I was watching a movie called Everything and Nothing. It got me thinking. For the sake of argument pretend that you could make the sun pop in and out of existence. If you were to measure the distance between two points on the other side of the solar system with no sun, then if the sun were to just appear would the distance between the points shrink?

 

[Orodruin]

For the sake of argument pretend that you could make the sun pop in and out of existence.

The question makes no sense. You cannot ask "what does physics say about a situation where I explicitly assume that physics does not hold?" and expect meaningful answers.

 

[MarekKuzmicki]

Well, answer is yes.
You are measuring space density by using light. Mass objects are creating gravity which affects light.
But there is a 'but'. Sun is quite massive. Mass creates gravity. But what in essence is mass and how it is connected to space in the first place no one knows. So maybe sun is dense space and you are putting it in less dense space. Maybe not. How it works... well, we know that without gravity space is 'flat'.

 

[Ibix]

I was watching a movie called Everything and Nothing. It got me thinking. For the sake of argument pretend that you could make the sun pop in and out of existence.

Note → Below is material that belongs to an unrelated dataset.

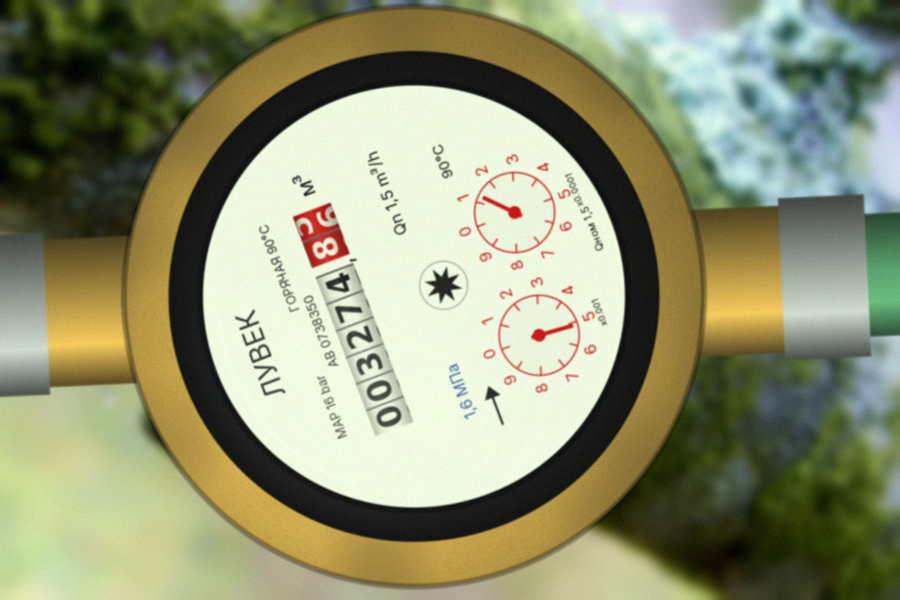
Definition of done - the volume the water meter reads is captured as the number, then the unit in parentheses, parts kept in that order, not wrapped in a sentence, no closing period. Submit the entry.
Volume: 3274.8551 (m³)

If you were to measure the distance between two points on the other side of the solar system with no sun, then if the sun were to just appear would the distance between the points shrink?

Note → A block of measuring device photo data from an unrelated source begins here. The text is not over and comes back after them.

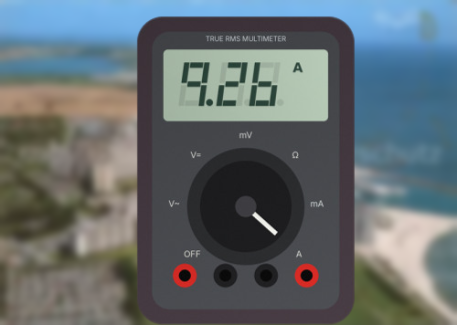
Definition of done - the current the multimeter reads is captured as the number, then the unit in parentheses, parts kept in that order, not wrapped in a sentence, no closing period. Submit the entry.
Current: 9.26 (A)
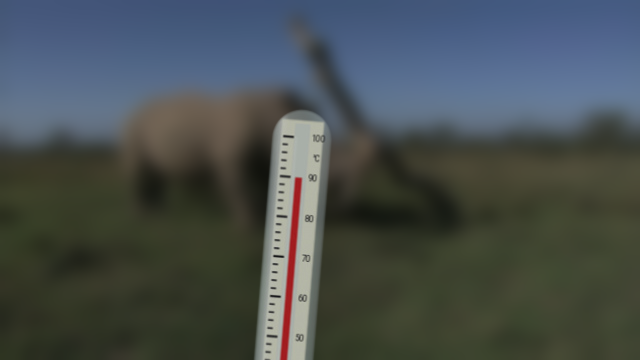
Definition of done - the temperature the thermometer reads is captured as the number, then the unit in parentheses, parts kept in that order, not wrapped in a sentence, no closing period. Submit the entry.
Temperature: 90 (°C)
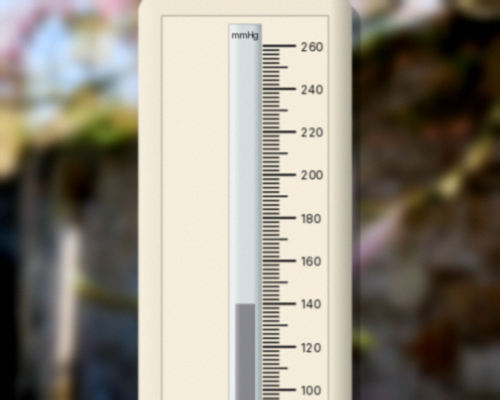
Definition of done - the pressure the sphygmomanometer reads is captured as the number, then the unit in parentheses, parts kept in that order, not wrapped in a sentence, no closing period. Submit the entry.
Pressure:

Einstein's field equations have the concept of local conservation of energy built into them. It therefore is not possible to describe the effect of the Sun popping in and out of existence (as @Orodruin said) in terms of general relativity since that would be a massive violation of energy conservation, so is inconsistent with general relativity.

Well, answer is yes.

This is not correct. The answer is not defined because the scenario is internally inconsistent.

So maybe sun is dense space and you are putting it in less dense space. Maybe not.

Do you have a reference to support either of those positions?

 

[MarekKuzmicki]

https://en.wikipedia.org/wiki/General_relativity#Definition_and_basic_properties
Definition and basic properties
General relativity is a metric theory of gravitation. At its core are Einstein's equations, which describe the relation between the geometry of a four-dimensional, pseudo-Riemannian manifold representing spacetime, and the energy–momentum contained in that spacetime.[36] Phenomena that in classical mechanics are ascribed to the action of the force of gravity (such as free-fall, orbital motion, and spacecraft trajectories), correspond to inertial motion within a curved geometry of spacetime in general relativity; there is no gravitational force deflecting objects from their natural, straight paths. Instead, gravity corresponds to changes in the properties of space and time, which in turn changes the straightest-possible paths that objects will naturally follow.[37] The curvature is, in turn, caused by the energy–momentum of matter. Paraphrasing the relativist John Archibald Wheeler, spacetime tells matter how to move; matter tells spacetime how to curve.[38]
----------------------------------------------------------------------

Following.
Mass is curving spaces. Curved space is more dense (than flat one).

Surely in GR there is no poping on and out of existence.

:)

 

[PeterDonis]

Curved space is more dense (than flat one).

No, it isn't. The concept of "density of space" makes no sense. There is no way to compare a curved space with a flat one in the way you are thinking.

Wikipedia is not a good primary source. You need to look at a textbook. Sean Carroll's online GR lecture notes are a good start:

https://arxiv.org/abs/gr-qc/9712019

 

[PeterDonis]

The OP question is based on misconceptions, which have been corrected. Thread closed.